Male and Female Plaintiffs Can Coexist in the Same Title VII Action

The judge also noted that the U.S. Supreme Court categorically held that "Title VII's prohibition of discrimination 'because of . . . sex' protects men as well as women."

As a practical matter, it should be no surprise that sexually charged conduct may simultaneously offend different genders in unique and meaningful ways, the judge opined. Thus, in general terms, a male employee may bring a hostile work environment claim alongside female colleagues.

An employer can’t evade liability by cultivating a workplace that is broadly hostile and offensive. Citing the Eleventh Circuit, Judge McKeown explained that "Title VII does not offer boorish employers a free pass to discriminate against their employees specifically on account of gender just because they have tolerated pervasive but indiscriminate profanity as well." Concrete incidents of sex discrimination shouldn’t drown in a sea of incivility, the judge wrote.

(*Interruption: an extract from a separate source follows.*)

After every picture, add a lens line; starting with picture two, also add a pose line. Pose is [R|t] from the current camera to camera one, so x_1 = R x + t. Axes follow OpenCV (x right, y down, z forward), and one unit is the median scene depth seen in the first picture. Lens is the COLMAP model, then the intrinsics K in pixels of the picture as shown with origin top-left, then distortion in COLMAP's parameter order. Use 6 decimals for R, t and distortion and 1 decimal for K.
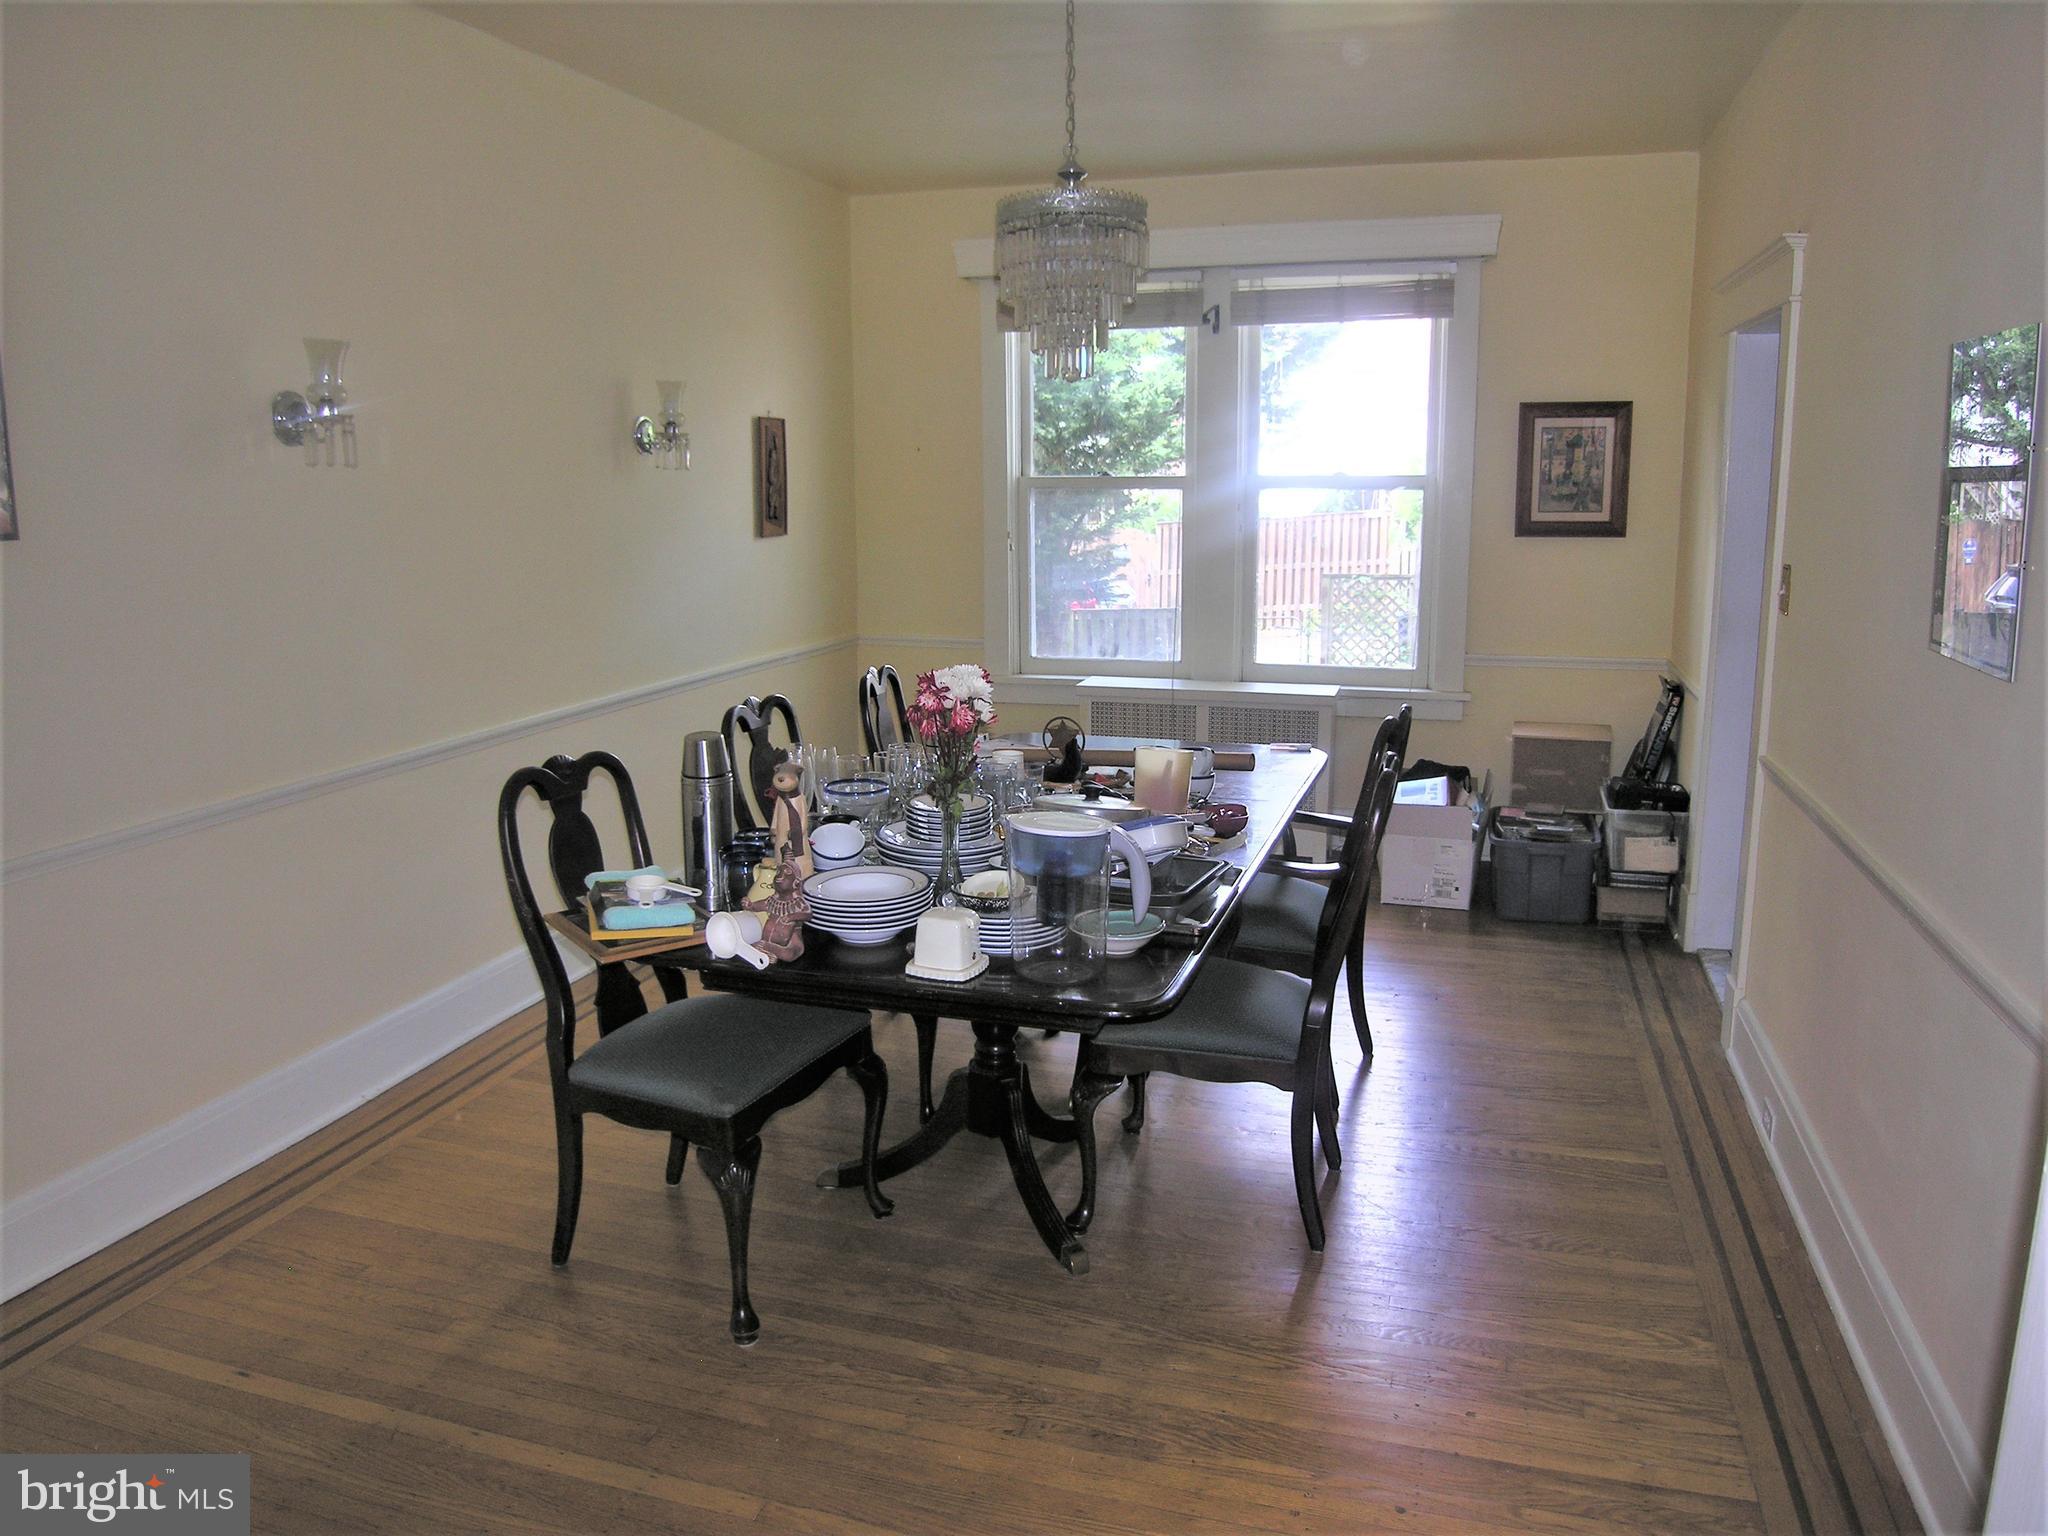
lens RADIAL K [[1479.0, 0, 1016.3], [0, 1479.0, 777.7], [0, 0, 1]] dist [-0.056460, 0.000792]
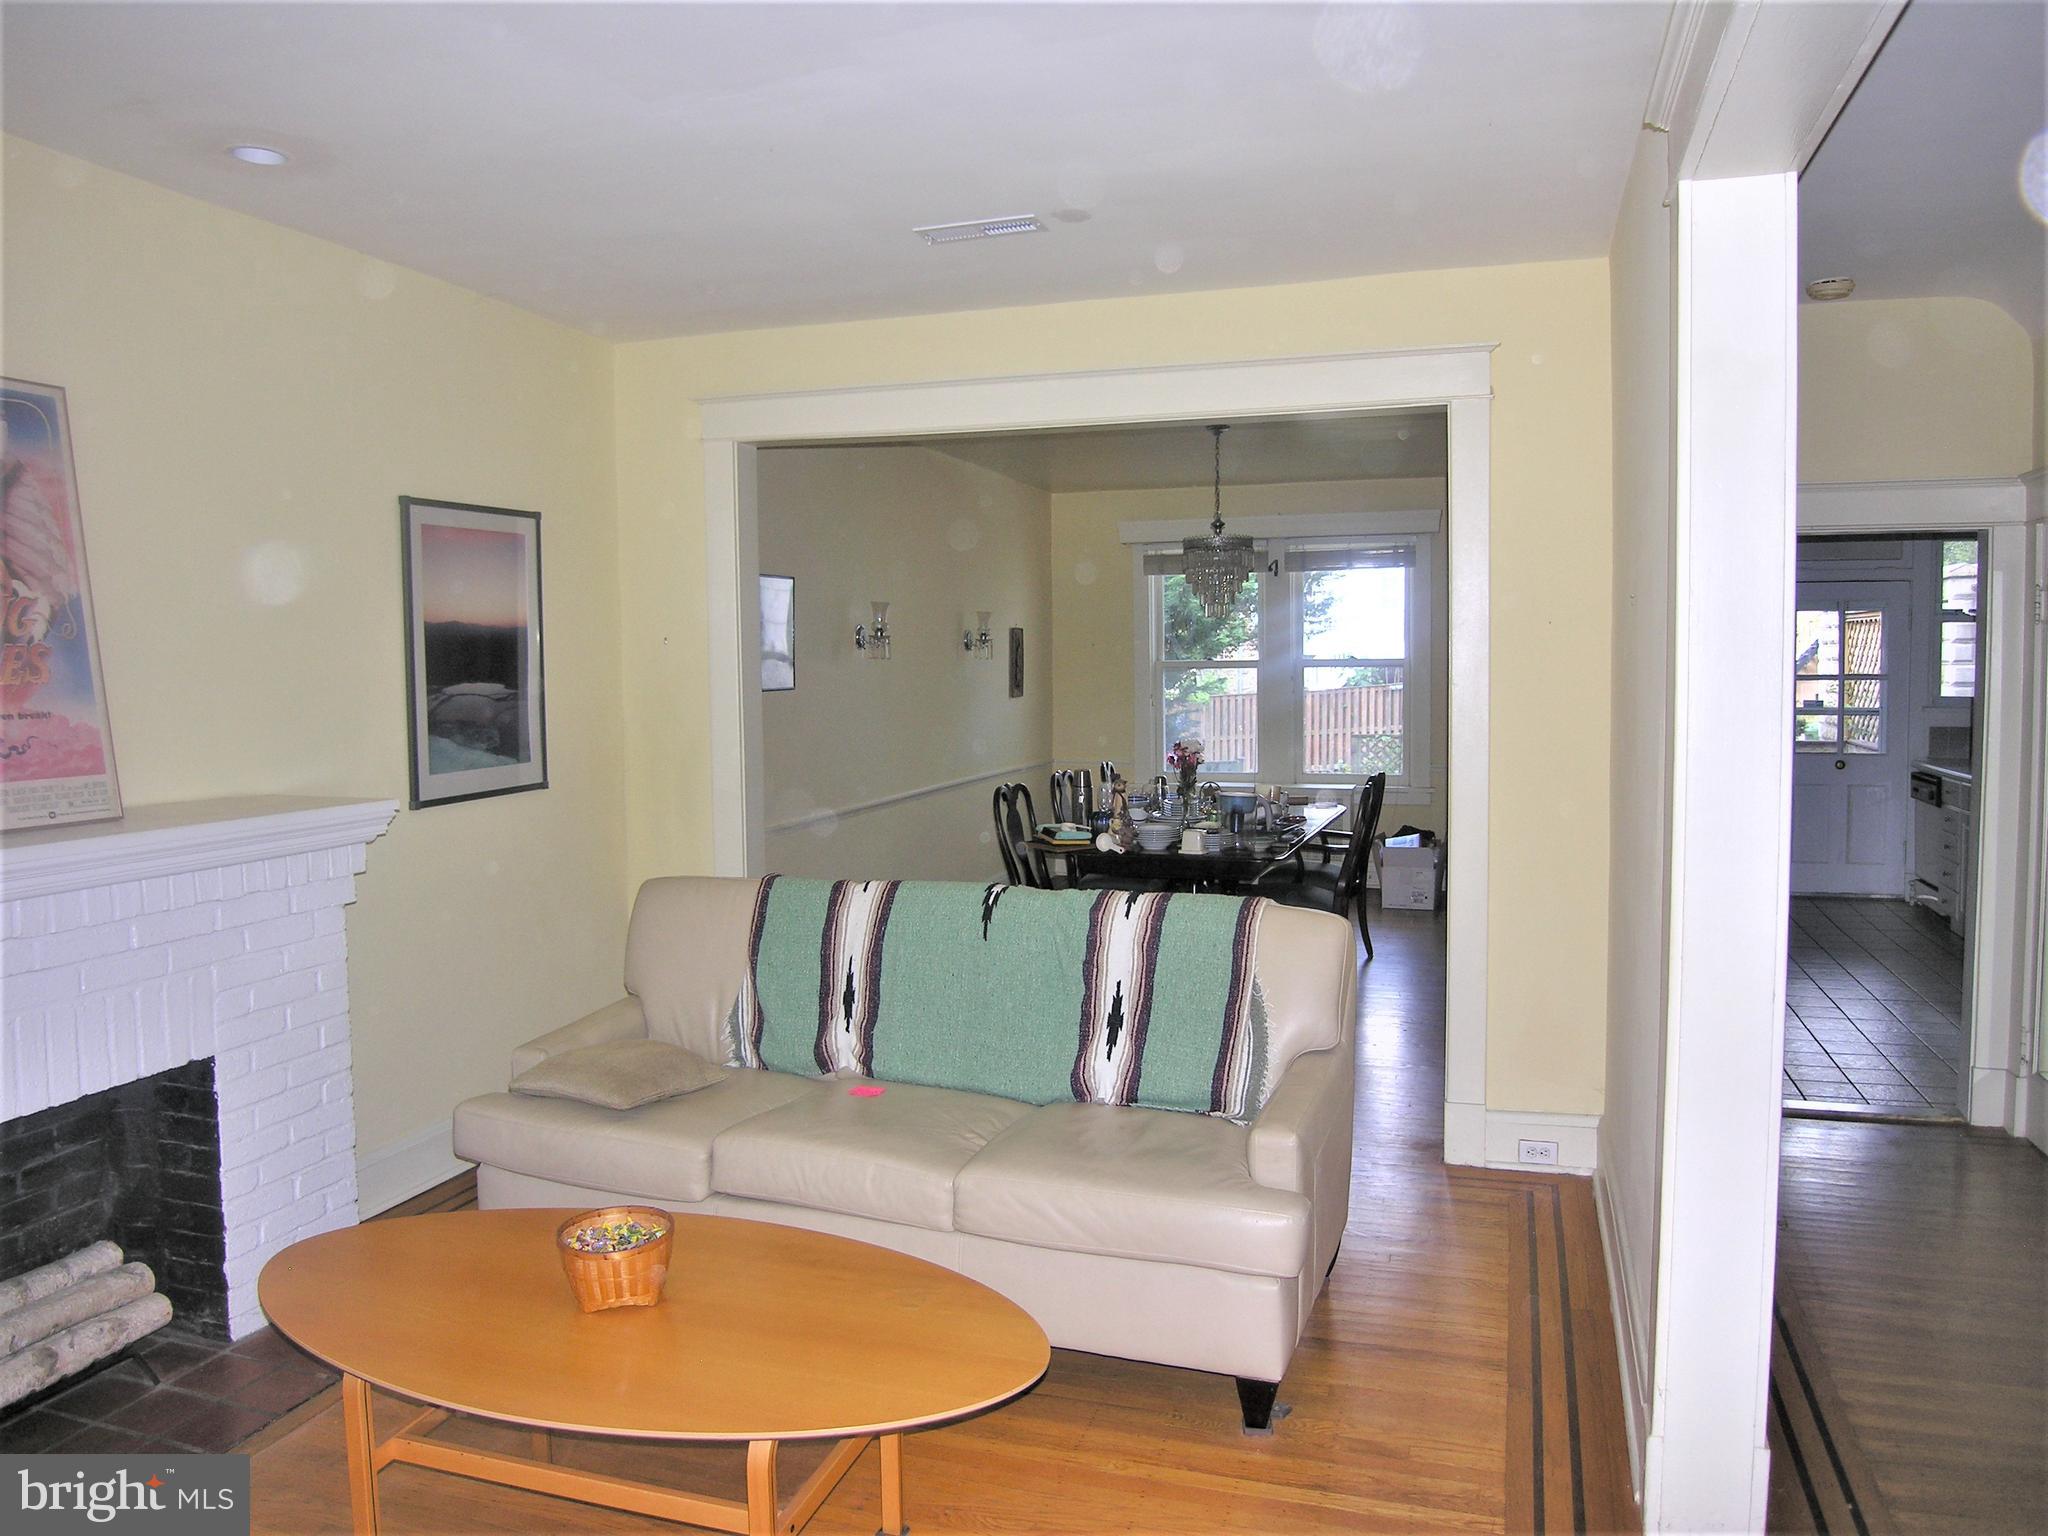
lens RADIAL K [[1479.0, 0, 1029.2], [0, 1479.0, 753.2], [0, 0, 1]] dist [-0.056460, 0.000792]
pose [[0.999852, -0.003714, -0.016802, -0.124534], [0.001414, 0.990865, -0.134850, 0.130392], [0.017149, 0.134807, 0.990724, -0.677634]]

Accordingly, the Court of Appeals held that the district court improperly dismissed the plaintiffs’ music claim. The decision was vacated. Sharp v. Activewear, L.L.C., 69 F.4th 974 (Ninth Circuit Court of Appeals 2/9/23).

Bottom Line

Employers should be aware that a workplace saturated with sexually derogatory content can constitute harassment "because of sex." In addition, an employer can’t evade liability by cultivating a workplace that is broadly hostile and offensive.